The main challenge will be improving existing technology, and therefore, the scale of existing efforts and client bases. I expect that large scale implementation of improved financial technology will reshape the microfinance business and therefore will decrease costs, passing these savings to the final borrowers and savers. Another improvement target is better coordination between credit bureaus and data sharing.
6. 61% of the FMBBVA Group customers are women, who have used microfinance to improve their quality of life, educate their children and develop their businesses. Do you consider microfinance to be a suitable way of empowering women and facilitating their socio-economic development?
United Nations statistics show that women represent the overwhelming majority of the world’s poor and have a higher unemployment rate than men. Yet as microfinance clients, women are more likely to repay their loans in a timely manner and less likely to default. Microfinance is a fantastic way for women to become more empowered and to help improve their local communities in a direct way.
7. Over recent years significant progress has been made in drawing up a legal framework that is more favourable to financial inclusion, incentivising the design of accessible and adequate financial products suitable for traditionally unbanked parts of society. Why do you think statistics show the uptake of such products to have been so low? What measures would you recommend to encourage more widespread use of microfinance products?
It’s important to consider the differences between microfinance clients and the traditional financial institution customer. Microfinance institutions are managing their portfolios in a community that may not have the systems in place to support the development of legal frameworks, which causes a delay in the implementation of new microfinance products.
8. The BBVA Microfinance Foundation is committed to good corporate governance and ensuring that microfinance operates transparently in the formal economy. Do you think that prudential regulation promoting transparency and best practices can help to incentivise more sustainable long-term economic and social development of microfinance institutions?
For financial inclusion efforts to remain successful, including in the microfinance area, there has to be sufficient oversight, transparency and institutional best practices. These are all essential elements for stable and resilient microfinance players in the long term. Good examples of those efforts are in India, Colombia, Peru or Bangladesh and other emerging market countries over the last few years. According to the IFC, microfinance still reaches less than 20 percent of its potential market. This sector has come a long way and will still need to improve to reach its full potential.
9. In this and earlier issues of Progreso, we have published innovative corporate-governance initiatives in emerging economies such as South Africa, Nigeria, Kenya and Ethiopia, fostering the adoption of the latest international standards. What impact do you think these might have? What challenges could they entail for industries, societies and other stakeholders?

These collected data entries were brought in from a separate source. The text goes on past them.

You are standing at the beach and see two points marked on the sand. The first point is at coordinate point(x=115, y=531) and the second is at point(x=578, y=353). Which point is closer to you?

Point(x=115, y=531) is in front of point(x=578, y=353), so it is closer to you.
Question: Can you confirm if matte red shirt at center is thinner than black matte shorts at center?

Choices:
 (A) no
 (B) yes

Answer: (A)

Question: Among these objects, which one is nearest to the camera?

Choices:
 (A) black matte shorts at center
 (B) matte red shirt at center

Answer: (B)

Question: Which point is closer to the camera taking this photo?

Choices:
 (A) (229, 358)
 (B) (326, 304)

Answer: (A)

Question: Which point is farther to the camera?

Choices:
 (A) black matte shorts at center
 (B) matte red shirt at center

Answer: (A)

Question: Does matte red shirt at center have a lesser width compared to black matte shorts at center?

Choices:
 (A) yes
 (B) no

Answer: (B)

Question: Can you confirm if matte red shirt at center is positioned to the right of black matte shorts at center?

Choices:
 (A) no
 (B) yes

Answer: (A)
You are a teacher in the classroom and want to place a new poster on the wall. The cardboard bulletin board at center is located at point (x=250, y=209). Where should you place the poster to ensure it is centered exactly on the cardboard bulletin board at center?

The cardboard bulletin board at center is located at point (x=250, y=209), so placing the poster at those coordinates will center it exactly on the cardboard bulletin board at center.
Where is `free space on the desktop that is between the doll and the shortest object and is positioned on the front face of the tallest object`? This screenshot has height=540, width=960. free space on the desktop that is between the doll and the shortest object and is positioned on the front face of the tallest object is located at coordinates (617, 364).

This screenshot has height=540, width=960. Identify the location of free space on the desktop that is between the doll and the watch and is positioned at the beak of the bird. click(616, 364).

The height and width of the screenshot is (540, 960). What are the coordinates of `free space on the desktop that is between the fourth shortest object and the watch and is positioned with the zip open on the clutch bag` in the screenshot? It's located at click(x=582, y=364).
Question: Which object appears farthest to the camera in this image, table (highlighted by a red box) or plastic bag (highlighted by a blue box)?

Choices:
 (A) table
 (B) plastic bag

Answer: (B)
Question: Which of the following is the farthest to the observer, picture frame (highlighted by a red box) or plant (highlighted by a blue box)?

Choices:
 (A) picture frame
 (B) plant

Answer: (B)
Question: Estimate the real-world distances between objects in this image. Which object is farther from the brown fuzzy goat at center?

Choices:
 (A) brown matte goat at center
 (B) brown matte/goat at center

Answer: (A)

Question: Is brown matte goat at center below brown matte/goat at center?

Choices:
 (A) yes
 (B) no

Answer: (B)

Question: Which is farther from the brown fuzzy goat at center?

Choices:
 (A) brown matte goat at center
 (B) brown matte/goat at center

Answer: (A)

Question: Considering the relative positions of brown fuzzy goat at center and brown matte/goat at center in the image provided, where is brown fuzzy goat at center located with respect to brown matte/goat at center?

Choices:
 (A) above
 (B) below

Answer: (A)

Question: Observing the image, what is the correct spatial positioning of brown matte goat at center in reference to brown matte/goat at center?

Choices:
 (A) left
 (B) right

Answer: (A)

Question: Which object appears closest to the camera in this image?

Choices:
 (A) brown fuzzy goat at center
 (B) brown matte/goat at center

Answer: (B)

Corporate governance for microfinance institutions is a crucial key to success and has been one of the main hurdles in the past. There are still a number of microfinance providers that are not organized with a clear, transparent and robust corporate governance structure and this poses a great risk for the microfinance industry as a whole. Advancing standardization on governance issues, introducing proper controls, checks and balances and more transparency in how such firms are run will lead to a healthier microfinance sector and will increase consumer protection. Initiatives like the BBVA Microfinance Foundation are leading efforts to standardize the industry around best practices of governance, in addition to regulation and supervision, and the IIF is committed to supporting those efforts.